• _Stated problem A_:
Please answer these questions about the passage on the Taliban and Pakistan, one per line:
(i) By what month and year had the Taliban taken Kabul?
(ii) Around what year did the EIJ merge with al Qaeda?
(iii) Which group does the passage name as friends of al Qaeda and the Taliban's most loyal allies?

Outside its own extremist factions who were pleased with the Taliban’s progress, the Pakistanis did not fully appreciate the monster they had helped to create.

 

VI. 1996: The Taliban Victory and the Road to 9/11

 

With his religious fervor in full bloom and Pakistani support to his rear, Mullah Omar decided he could have it all. In the late summer of 1995 the Taliban offensive to conquer Afghanistan kicked off and by September 1996 they had taken Kabul. Absent the winter months of 1995-1996 that shut down operations, the Taliban conquest only took a few months. It was an impressive feat.

 

But missed by many, success largely was due to Afghanistan’s fragmentation. The Taliban sweep across Afghanistan was not gained through military might alone but by either coopting or making deals or forming alliances primarily with the remnant P7. Mastering that game of ever-shifting loyalties was the key to victory.

 

Without coming to terms with and winning over the remaining P7, the Taliban victory would have been impossible.

 

Mullah Omar’s rise to power attracted the attention of old friends. By the mid-1990s, al Qaeda had moved to the Sudan to work with the EIJ. The two terrorist organizations grew close and sometime around 1998, the EIJ merged with al Qaeda. That year they decided to move to more fertile fields – in Afghanistan. 

 

Once there, UBL and Zawahiri planned, directed, and oversaw the execution of the 9/11 2001 attacks on the United States. Mullah Omar and the Taliban gave them every measure of encouragement and support.

 

The P7 interrelationships again came into play. Many had no interest in al Qaeda and its global jihad. They blew off al Qaeda to focus on Afghanistan and their domains. But others, like the Haqqani, became friends of al Qaeda and were the Taliban’s most loyal allies.

 

When 9/11 came it shook the Taliban’s power base across all of Afghanistan and the regional reverberations did not stop there.

 

VII. Pakistan in the Middle Again

 

When 9/11 occurred the Pakistanis suddenly found themselves between a rock and a hard place … a very hard place. 

 

It was unthinkable that Islamabad would turn its back on the Taliban or even many of the P7 who had kept a shared great enemy, the Soviet Red Army, from outflanking its borders. It was equally unthinkable to turn its back on the United States in the wake of al Qaeda’s terrorist attacks.

 

But Pakistan was wary. The Taliban’s reckless embrace of al Qaeda had created a nightmare scenario for Mullah Omar and major headache for Pakistan. 

 

Yet when it came to Afghanistan, the Americans proved an unreliable ally from 1989 through 9/11 2001. The Pakistanis knew that America were steadfast after 9/11 but about the future? They again might suddenly quit the region as they had done in 1989 and likely at the worst possible moment.

 

And Islamabad also knew well its own internal tensions between progressives and Islamic fundamentalists, fractures that reached into the government, military, and ISI. Going forward Pakistan would hedge its bets, keeping lines open with the Taliban and the remnant P7 as well as the government in Kabul and the Americans.

• _Stated problem B_:
Return each line of the records that contains the string "kern".

• _Material to process_:
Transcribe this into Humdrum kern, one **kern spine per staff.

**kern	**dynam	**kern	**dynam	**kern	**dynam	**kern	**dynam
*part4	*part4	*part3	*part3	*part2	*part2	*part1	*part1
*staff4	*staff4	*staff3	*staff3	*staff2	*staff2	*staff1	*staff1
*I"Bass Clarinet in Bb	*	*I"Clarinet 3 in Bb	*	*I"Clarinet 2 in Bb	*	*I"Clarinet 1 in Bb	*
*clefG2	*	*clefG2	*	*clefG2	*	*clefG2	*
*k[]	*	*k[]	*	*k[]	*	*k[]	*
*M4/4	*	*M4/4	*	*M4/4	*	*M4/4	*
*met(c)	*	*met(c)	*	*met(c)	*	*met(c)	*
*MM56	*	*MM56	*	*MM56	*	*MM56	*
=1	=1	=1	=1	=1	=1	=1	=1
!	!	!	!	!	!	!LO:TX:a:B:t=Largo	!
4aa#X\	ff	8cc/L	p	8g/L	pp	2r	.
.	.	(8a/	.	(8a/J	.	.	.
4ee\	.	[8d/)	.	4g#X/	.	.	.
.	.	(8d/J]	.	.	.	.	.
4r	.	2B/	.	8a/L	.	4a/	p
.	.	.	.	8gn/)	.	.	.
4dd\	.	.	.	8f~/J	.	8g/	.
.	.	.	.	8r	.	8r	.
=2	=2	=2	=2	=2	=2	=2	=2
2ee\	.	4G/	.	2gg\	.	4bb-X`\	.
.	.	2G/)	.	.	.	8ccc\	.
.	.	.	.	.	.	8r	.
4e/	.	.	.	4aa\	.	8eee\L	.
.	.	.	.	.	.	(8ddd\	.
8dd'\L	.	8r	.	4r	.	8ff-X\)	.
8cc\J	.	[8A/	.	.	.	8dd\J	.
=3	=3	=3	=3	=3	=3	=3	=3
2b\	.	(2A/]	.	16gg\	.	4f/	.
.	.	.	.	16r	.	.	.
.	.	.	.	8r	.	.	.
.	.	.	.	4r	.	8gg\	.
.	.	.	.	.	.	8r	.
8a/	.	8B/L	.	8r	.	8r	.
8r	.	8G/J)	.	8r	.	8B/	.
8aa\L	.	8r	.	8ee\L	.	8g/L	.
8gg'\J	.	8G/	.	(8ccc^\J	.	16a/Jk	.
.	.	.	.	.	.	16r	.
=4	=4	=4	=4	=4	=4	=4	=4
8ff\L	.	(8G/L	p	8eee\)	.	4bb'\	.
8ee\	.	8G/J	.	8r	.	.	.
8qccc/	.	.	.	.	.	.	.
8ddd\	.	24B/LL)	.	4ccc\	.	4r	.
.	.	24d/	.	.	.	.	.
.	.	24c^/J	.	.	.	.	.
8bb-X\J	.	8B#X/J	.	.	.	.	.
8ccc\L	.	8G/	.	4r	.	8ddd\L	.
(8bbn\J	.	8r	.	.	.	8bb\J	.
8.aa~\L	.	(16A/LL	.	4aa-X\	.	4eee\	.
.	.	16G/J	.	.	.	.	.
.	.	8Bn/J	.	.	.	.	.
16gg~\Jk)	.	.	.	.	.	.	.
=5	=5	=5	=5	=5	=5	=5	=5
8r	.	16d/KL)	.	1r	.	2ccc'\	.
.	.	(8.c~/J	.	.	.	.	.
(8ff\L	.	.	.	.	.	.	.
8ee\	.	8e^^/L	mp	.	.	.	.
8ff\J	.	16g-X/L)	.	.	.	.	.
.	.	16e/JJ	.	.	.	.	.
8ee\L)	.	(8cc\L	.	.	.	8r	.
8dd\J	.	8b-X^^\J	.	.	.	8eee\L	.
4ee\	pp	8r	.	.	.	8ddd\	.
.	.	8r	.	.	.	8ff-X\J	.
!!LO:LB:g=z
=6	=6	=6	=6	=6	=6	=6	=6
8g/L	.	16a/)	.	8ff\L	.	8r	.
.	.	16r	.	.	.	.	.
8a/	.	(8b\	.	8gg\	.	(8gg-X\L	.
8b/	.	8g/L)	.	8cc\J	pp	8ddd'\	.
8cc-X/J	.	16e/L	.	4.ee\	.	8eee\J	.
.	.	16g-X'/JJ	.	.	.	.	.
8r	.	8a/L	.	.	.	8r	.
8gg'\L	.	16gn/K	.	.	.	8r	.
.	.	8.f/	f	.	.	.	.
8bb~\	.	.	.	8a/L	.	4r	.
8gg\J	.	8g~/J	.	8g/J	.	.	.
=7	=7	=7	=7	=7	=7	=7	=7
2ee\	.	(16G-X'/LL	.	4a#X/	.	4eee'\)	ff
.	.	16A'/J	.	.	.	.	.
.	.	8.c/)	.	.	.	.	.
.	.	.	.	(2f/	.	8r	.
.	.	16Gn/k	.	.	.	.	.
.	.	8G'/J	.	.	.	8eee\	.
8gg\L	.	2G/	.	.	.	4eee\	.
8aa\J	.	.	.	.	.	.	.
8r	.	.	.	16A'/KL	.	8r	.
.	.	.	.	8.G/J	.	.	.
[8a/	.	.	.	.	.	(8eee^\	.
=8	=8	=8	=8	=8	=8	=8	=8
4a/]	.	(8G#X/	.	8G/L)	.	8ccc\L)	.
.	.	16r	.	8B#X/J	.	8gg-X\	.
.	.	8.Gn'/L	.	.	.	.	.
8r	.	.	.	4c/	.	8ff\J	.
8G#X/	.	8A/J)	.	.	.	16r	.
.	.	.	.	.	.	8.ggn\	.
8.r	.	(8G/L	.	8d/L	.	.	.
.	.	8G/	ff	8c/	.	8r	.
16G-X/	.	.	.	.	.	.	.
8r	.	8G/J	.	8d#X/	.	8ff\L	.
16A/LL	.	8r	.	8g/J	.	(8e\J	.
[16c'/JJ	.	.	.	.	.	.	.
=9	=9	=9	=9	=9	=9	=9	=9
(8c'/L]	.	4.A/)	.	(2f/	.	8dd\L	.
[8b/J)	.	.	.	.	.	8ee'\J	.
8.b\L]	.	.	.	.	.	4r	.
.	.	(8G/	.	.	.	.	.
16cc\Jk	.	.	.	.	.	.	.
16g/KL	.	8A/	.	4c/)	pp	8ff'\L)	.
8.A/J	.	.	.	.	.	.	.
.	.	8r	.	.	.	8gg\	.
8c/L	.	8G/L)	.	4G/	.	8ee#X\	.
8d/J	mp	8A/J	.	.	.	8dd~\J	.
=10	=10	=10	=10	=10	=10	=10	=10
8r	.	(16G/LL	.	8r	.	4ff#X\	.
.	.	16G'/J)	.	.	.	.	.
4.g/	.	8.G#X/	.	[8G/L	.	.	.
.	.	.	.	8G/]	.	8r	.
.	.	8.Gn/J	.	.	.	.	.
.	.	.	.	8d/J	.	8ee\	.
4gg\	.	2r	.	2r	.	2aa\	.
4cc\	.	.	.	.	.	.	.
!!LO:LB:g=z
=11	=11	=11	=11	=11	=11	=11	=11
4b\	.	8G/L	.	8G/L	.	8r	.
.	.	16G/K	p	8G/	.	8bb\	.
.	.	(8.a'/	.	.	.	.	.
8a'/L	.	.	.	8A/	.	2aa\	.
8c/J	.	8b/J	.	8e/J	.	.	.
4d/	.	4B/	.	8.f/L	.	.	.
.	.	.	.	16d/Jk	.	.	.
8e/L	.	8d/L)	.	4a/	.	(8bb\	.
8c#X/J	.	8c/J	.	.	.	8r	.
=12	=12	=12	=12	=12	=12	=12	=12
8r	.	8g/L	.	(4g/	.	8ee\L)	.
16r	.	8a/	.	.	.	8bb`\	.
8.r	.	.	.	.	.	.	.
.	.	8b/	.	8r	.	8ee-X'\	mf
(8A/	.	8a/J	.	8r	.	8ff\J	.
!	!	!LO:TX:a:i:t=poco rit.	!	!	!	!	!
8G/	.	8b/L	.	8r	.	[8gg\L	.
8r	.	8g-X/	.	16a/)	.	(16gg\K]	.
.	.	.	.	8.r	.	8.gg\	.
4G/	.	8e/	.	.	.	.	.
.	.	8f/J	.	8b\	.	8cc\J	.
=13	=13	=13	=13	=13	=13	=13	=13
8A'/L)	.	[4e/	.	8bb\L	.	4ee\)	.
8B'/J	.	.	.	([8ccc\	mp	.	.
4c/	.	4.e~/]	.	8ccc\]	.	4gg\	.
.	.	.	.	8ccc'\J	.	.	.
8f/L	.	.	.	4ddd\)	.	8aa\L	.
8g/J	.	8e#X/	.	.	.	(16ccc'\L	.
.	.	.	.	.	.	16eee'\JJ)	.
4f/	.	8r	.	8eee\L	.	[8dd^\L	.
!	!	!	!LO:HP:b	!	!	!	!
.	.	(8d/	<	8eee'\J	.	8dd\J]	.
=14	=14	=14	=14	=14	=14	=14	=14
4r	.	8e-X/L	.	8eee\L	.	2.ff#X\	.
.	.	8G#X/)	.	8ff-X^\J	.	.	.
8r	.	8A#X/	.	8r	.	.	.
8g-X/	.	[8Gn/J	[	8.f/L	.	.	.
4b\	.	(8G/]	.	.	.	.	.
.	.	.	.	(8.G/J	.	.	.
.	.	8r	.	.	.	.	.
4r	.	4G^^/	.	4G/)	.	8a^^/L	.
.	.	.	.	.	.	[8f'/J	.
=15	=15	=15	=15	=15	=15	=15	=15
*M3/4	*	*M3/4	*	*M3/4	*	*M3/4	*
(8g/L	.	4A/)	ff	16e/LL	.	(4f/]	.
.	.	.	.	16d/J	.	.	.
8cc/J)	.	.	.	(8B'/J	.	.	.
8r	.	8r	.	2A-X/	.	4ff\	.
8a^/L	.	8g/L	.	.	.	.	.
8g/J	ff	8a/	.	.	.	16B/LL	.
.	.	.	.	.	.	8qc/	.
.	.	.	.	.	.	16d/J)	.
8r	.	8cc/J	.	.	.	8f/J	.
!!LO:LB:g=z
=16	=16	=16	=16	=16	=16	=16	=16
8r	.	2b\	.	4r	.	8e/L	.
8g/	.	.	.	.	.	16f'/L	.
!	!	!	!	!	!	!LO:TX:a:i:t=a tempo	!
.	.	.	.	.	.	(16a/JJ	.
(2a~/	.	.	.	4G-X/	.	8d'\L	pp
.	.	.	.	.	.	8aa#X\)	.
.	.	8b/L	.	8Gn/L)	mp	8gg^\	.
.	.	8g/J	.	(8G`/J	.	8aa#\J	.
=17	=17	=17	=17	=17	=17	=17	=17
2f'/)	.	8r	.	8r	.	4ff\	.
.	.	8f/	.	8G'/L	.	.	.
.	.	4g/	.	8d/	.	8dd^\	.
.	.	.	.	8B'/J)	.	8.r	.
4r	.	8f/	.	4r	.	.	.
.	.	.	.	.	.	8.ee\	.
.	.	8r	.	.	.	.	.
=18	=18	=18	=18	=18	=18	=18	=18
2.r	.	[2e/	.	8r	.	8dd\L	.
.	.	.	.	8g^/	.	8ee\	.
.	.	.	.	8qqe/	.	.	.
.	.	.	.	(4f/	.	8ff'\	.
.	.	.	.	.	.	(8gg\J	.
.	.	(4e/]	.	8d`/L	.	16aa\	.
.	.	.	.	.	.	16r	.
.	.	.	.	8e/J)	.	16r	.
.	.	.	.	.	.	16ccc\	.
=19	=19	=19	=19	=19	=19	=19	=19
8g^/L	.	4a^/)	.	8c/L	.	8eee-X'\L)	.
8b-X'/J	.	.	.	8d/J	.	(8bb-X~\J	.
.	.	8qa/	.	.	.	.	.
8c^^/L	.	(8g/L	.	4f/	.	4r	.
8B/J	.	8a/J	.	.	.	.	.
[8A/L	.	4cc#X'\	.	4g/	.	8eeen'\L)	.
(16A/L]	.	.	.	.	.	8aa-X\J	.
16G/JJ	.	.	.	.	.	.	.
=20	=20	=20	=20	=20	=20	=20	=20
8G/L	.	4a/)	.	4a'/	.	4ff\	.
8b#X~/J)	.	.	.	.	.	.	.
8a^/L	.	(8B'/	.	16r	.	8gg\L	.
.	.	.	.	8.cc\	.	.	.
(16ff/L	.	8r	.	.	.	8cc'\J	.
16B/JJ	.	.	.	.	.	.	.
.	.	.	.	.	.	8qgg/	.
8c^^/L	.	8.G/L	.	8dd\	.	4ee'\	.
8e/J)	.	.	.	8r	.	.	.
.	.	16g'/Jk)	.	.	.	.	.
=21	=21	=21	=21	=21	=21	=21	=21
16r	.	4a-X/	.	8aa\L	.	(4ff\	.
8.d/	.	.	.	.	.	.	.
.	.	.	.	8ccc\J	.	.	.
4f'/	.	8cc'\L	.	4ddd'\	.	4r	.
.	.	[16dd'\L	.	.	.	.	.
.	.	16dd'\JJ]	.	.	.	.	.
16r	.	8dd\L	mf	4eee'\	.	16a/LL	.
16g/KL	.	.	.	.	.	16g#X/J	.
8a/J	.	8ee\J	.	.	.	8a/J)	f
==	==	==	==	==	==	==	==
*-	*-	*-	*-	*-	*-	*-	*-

• _Written solution A_:
(i) September 1996
(ii) Around 1998
(iii) The Haqqani

• _Written solution B_:
Transcribe this into Humdrum kern, one **kern spine per staff.
**kern	**dynam	**kern	**dynam	**kern	**dynam	**kern	**dynam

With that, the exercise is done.